You should go and read the Tibetan Book of the Dead instead of playing some silly Book of the Dead game.
That book only takes ten minutes to read, and is meant to be read over dead bodies. I'm a pretty weird guy in a lot of ways, but reading bedtime stories to dead bodies ain't my thing! I recommend reading a piece of living literature instead.
I own a book that's hand written and the only one I this whole damn midden. It's got black leather bindings and it's ancient, all them other replicas, they ain't shit. It smells of death with a hint of garlic, I dropped it once and it blood stained the carpet. It taught me how to bend a spoon with my mind and now I can twist the head off a spine and it talks to me as I turn the pages, everyone else who owned died uncorageous. It's criptic hoodoo doomed in time and I can summon any spirit with it through these rhymes, I dance with it, say a seance or two and in return they grant me the powers of HOODOO!

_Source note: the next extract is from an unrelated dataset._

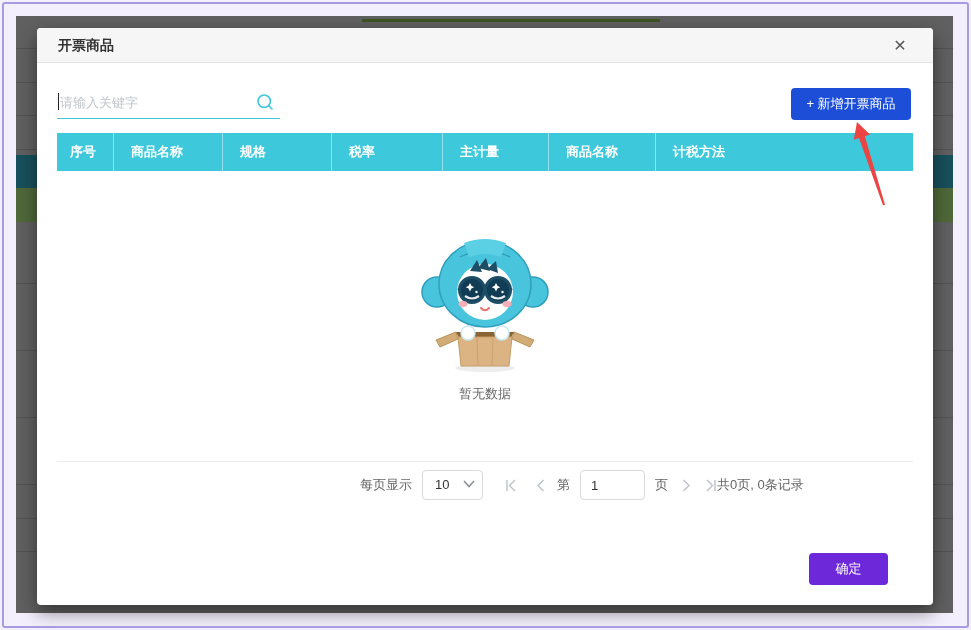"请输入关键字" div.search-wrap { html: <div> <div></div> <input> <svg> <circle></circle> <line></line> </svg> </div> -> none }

i've never had any problems with dead guys. even if some beliefs claim not all of them are nice. also there's a tibetan one and an egyptian one, and not unlikely others i'm unfamiliar with. no idea how anything actually about either of them, would make very likely rp/video gaming material. my guess is somebody just latched onto the name because it sounds like it would. that's why i said i'd be real curious to see how and if this was even remotely done.
Dead people are just people like you will find anywhere. They just smell worse and carry diseases, and Hollywood stereotypes them. But, the fashion industry is always interested in death and anything that might get a little attention.